PJD et Jamaâ se font les yeux doux

Assiste-t-on à un rapprochement entre le PJD et la Jamaâ d’Abdeslam Yassine après la brouille durable qui a toujours divisé les deux branches de l’islamisme marocain ? La visite de trois personnalités d’Al Adl Wal Ihssane au domicile du chef du gouvernement Abdelilah Benkirane, juste après sa réélection à la tête du PJD, n’est peut-être pas aussi anodine qu’elle paraît.
Fathallah Arsalane, le porte parole d’Al Adl Wal Ihssane et l’une des figures les plus en vue du mouvement, a présenté l’initiative comme étant une démarche de convenance pour féliciter Abdelilah Benkirane. N’empêche qu’il s’agit d’une visite qui est loin d’être de pure forme. Le caractère politique de la visite des responsables d’Al Adl Wal Ihssane est indéniable, puisque le trio est allé à la rencontre du chef du gouvernement en personne. Cela revêt d’autant plus de signification que les condisciples du cheikh Yassine étaient jusque là assez réticents à rencontrer des officiels. Bien plus, les compliments d’Al Adl Wal Ihssane à Abdelilah Benkirane peuvent être lus comme un retournement de position chez les partisans d’Abdeslam Yassine. Surtout qu’il y a quelques mois encore, ils voyaient comme une pure perte de temps la participation aux élections et même l’accès du PJD au gouvernement. Les positions des deux formations islamistes paraissaient d’autant plus irréconciliables que les modèles de société défendus par les uns et les autres étaient régulièrement mis à rude épreuve par l’actualité. Ainsi, au début de la saison estivale, les forces de l’ordre ont énergiquement interdit les campings cloisonnés que les partisans d’Al Adl Wal Ihssane voulaient organiser sur certaines plages. Les fidèles d’Abdeslam Yassine voulaient renouer avec la pratique d’occupation de plages, interdite depuis l’année 2000, pour y appliquer la séparation entre les hommes et les femmes. Le PJD n’y a vu qu’une tentative d’embarrasser le gouvernement qu’il dirige. Les amis d’Abdelilah Benkirane sont allés jusqu’à qualifier cette manière de procéder de sectaire et de provocatrice. Les exemples de désaccords ne manquent pas.

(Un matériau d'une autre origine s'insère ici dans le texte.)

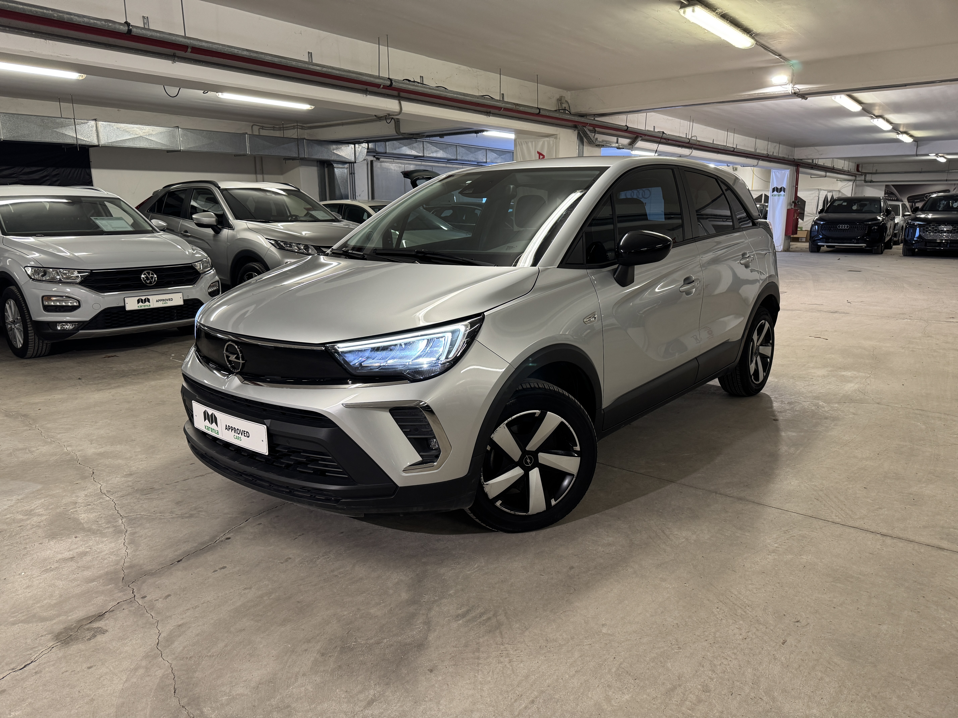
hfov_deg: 71.6
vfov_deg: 56.8
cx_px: 479
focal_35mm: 24
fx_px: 664
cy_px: 359
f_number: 1.78
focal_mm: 6.76
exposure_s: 1/50
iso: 160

Pourtant, ces brouilles paraissent secondaires au regard des propos aimables échangés à l’occasion de la visite chez le chef du gouvernement. Faut-il y voir le début d’une réadaptation de la relation entre les deux mouvements islamistes et, au-delà, un rapprochement de la Jamaâ avec le pouvoir ? L’hypothèse n’est pas exclue.